The Final Fee Rule is, Finally, Final

Arlette Howard
Senior Program Analyst
Office of the Chief Financial Officer

It happens near the end of every summer – the NRC’s final fee rule is implemented. This year’s effective date is August 29, 2014. What does that mean? The final rule establishes the fee policy for fiscal year (in this case FY 2014, which ends Sept. 30th). It’s prepared in response to public comments on the proposed rule and final fee amounts in compliance with the Omnibus Budget Reconciliation Act of 1990, as amended.

budgetinfographicFor FY 2014, the NRC’s budget is approximately $1 billion. Based on this amount, the NRC will recover about $916.7 million by collecting fees. About 36 percent of the fees are attributed to licensee-specific services (such as services done by NRC staff for a particular licensee) and 64 percent from annual fees collected from all licensees.

The law requires the NRC to recover about 90 percent of our budget through fees, which means the agency is only funded about 10 percent from taxpayer money.

There are two types of fees the NRC charges. One is an hourly rate and flat application fees, and the other is an annual fee. Both types of fees recover the costs of regulating the use of radioactive materials. Hourly fees recover the costs of providing specific services to individual licensees (or potential licensees) such as reviewing applications and performing inspections. Annual fees recover all costs associated with regulatory activities, such as rulemaking and research, which benefit all licensees.

The final rule includes several changes from FY 2013. First, we are changing the current hourly rate from $272 to $279. Secondly, we are revising the flat license application fees (found in our federal guidelines 10 CFR Parts 170.21 and 170.31) to reflect the new hourly rate.

And, finally, we are revising the annual fees to recover the costs of providing regulatory services that benefit all classes of licensees. The annual fees increase for operating reactors, research and test reactors, most fuel facilities, material users, and uranium recovery facilities. Annual fees decrease for spent fuel storage facilities (at operating, decommissioning and decommissioned reactor sites) and Department of Energy transportation activities.

For more details on the final rule, please visit and use Docket ID NRC-2013-0276. For FY 2014 budget information, go here.

Author: Moderator

Public Affairs Officer for the U.S. Nuclear Regulatory Commission

3 thoughts on “The Final Fee Rule is, Finally, Final”

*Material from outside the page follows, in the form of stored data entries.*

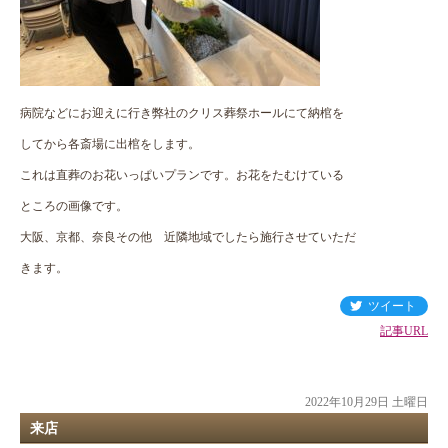
病院などにお迎えに行き弊社のクリス葬祭ホールにて納棺を
してから各斎場に出棺をします。
これは直葬のお花いっぱいプランです。お花をたむけている
ところの画像です。
大阪、京都、奈良その他 近隣地域でしたら施行させていただ
きます。
ツイート
記事URL
2022年10月29日 土曜日
来店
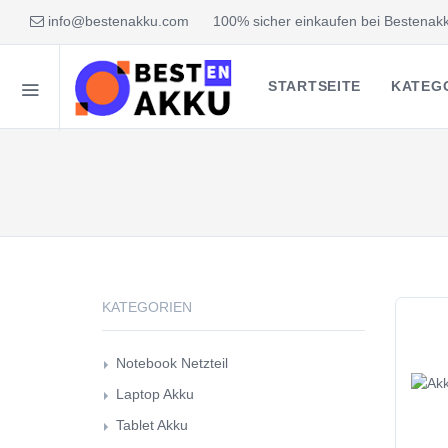
info@bestenakku.com
100% sicher einkaufen bei Bestenakk
STARTSEITE
KATEG
KATEGORIEN
Notebook Netzteil
Laptop Akku
Tablet Akku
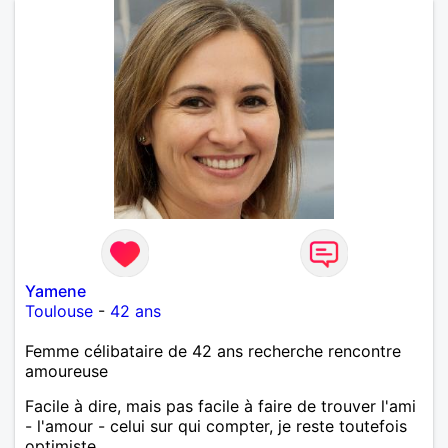
Yamene
Toulouse
-
42 ans
Femme célibataire de 42 ans recherche rencontre
amoureuse
Facile à dire, mais pas facile à faire de trouver l'ami
- l'amour - celui sur qui compter, je reste toutefois
optimiste.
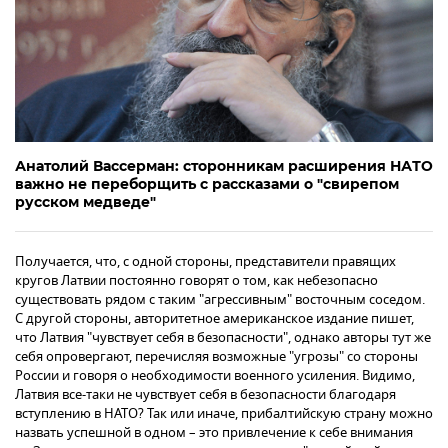
Анатолий Вассерман: cторонникам расширения НАТО
важно не переборщить с рассказами о "свирепом
русском медведе"
Получается, что, с одной стороны, представители правящих
кругов Латвии постоянно говорят о том, как небезопасно
существовать рядом с таким "агрессивным" восточным соседом.
С другой стороны, авторитетное американское издание пишет,
что Латвия "чувствует себя в безопасности", однако авторы тут же
себя опровергают, перечисляя возможные "угрозы" со стороны
России и говоря о необходимости военного усиления. Видимо,
Латвия все-таки не чувствует себя в безопасности благодаря
вступлению в НАТО? Так или иначе, прибалтийскую страну можно
назвать успешной в одном – это привлечение к себе внимания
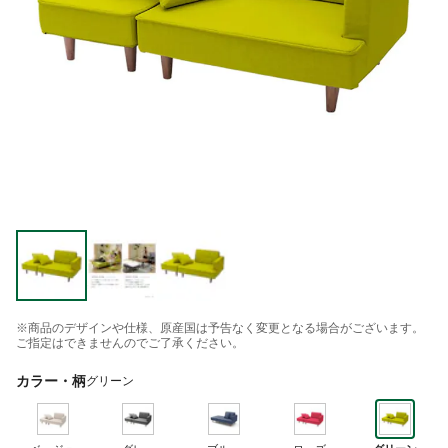
※商品のデザインや仕様、原産国は予告なく変更となる場合がございます。
ご指定はできませんのでご了承ください。
カラー・柄
グリーン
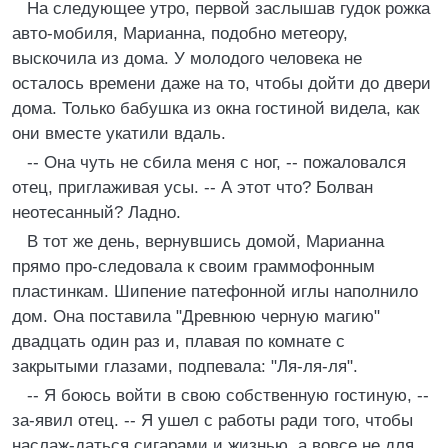
На следующее утро, первой заслышав гудок рожка
авто-мобиля, Марианна, подобно метеору,
выскочила из дома. У молодого человека не
осталось времени даже на то, чтобы дойти до двери
дома. Только бабушка из окна гостиной видела, как
они вместе укатили вдаль.
-- Она чуть не сбила меня с ног, -- пожаловался
отец, приглаживая усы. -- А этот что? Болван
неотесанный? Ладно.
В тот же день, вернувшись домой, Марианна
прямо про-следовала к своим граммофонным
пластинкам. Шипение патефонной иглы наполнило
дом. Она поставила "Древнюю черную магию"
двадцать один раз и, плавая по комнате с
закрытыми глазами, подпевала: "Ля-ля-ля".
-- Я боюсь войти в свою собственную гостиную, --
за-явил отец. -- Я ушел с работы ради того, чтобы
наслаж-даться сигарами и жизнью, а вовсе не для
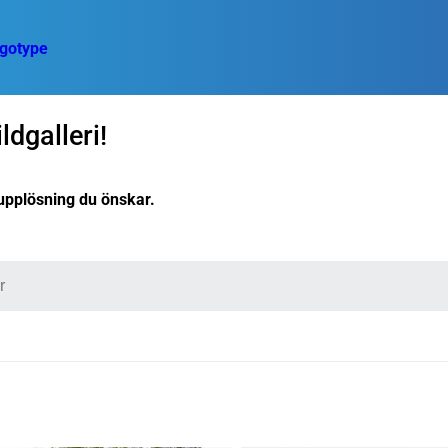
dgalleri!
t upplösning du önskar.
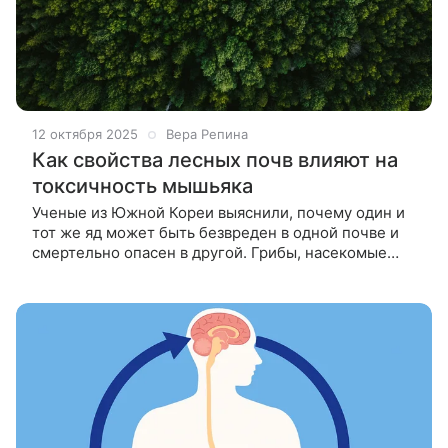
12 октября 2025
Вера Репина
Как свойства лесных почв влияют на
токсичность мышьяка
Ученые из Южной Кореи выяснили, почему один и
тот же яд может быть безвреден в одной почве и
смертельно опасен в другой. Грибы, насекомые
и бактерии плохо переносят даже небольшие дозы
мышьяка. Чтобы оценить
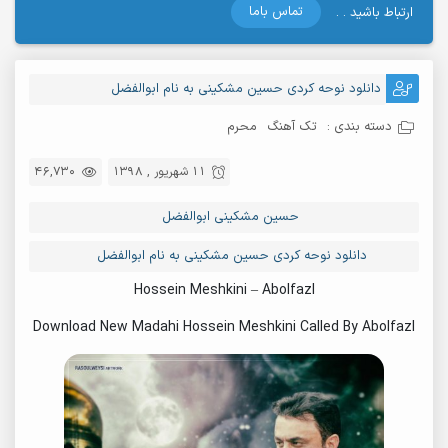
تماس باما
ارتباط باشید . .
دانلود نوحه کردی حسین مشکینی به نام ابوالفضل
دسته بندی :
تک آهنگ
محرم
11 شهریور , 1398
46,730
حسین مشکینی ابوالفضل
دانلود نوحه کردی حسین مشکینی به نام ابوالفضل
Hossein Meshkini – Abolfazl
Download New Madahi Hossein Meshkini Called By Abolfazl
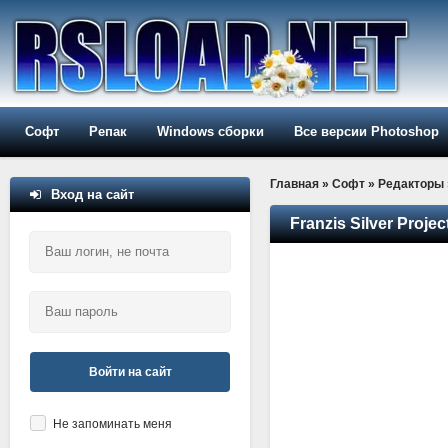
Софт
Репак
Windows сборки
Все версии Photoshop
Главная
»
Софт
»
Редакторы
Вход на сайт
Franzis Silver Proje
Войти на сайт
Не запоминать меня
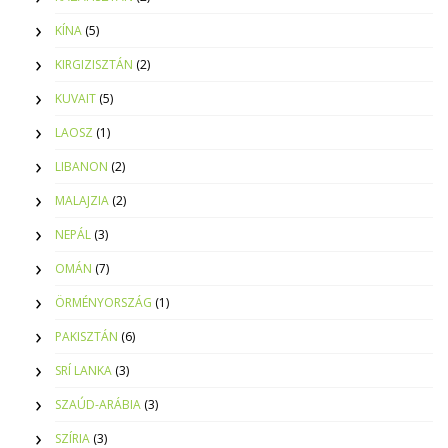
KÍNA
(5)
KIRGIZISZTÁN
(2)
KUVAIT
(5)
LAOSZ
(1)
LIBANON
(2)
MALAJZIA
(2)
NEPÁL
(3)
OMÁN
(7)
ÖRMÉNYORSZÁG
(1)
PAKISZTÁN
(6)
SRÍ LANKA
(3)
SZAÚD-ARÁBIA
(3)
SZÍRIA
(3)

  1. Q. What about NRC fines and/or penalties?

    A. Proposed: All fines and penalties go directly to the U.S. Treasury.

    Q. What is the amount that the NRC collected the last few FY’s?

    A. The NRC will collect $916.7M in FY 2014. For other years, $859.6M in FY 2013, and $901M in FY 2012 in fees assessed to applicants and licensees.

    Q. Where does this money go, operating costs or ?

    A. All money collected goes back to the U.S. Treasury.

    Arlette Howard

  2. Q. What about NRC fines and/or penalties?

    Q. What is the amount that the NRC collected the last few FY’s?

    Q. Where does this money go, operating costs or ?

  3. It is time for every group that requests a licensing-related change in the operation of a licensee to post a bond for the estimated cost of the hearings, reviews and meetings that the NRC estimates will be required to cover its costs. If the initiator of the appeal wins, its fee will be returned in full plus interest. If the Appeal is denied or lost, any unspent portion of the estimate would be returned. The rest would remain in the NRC’s account.